[What is being asked]: Determine how many lines in the items below contain the word "productie". State only that number.

[Record extracts]:
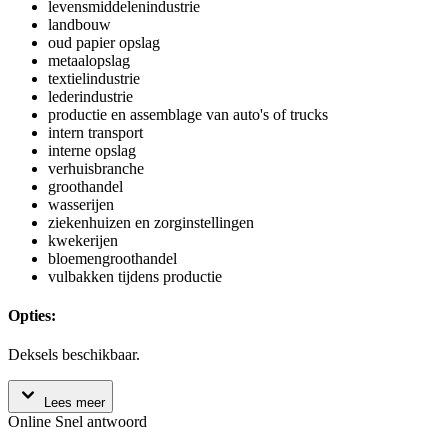
levensmiddelenindustrie
landbouw
oud papier opslag
metaalopslag
textielindustrie
lederindustrie
productie en assemblage van auto's of trucks
intern transport
interne opslag
verhuisbranche
groothandel
wasserijen
ziekenhuizen en zorginstellingen
kwekerijen
bloemengroothandel
vulbakken tijdens productie
Opties:
Deksels beschikbaar.
Lees meer
Online
Snel antwoord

[Answer to this task]: 2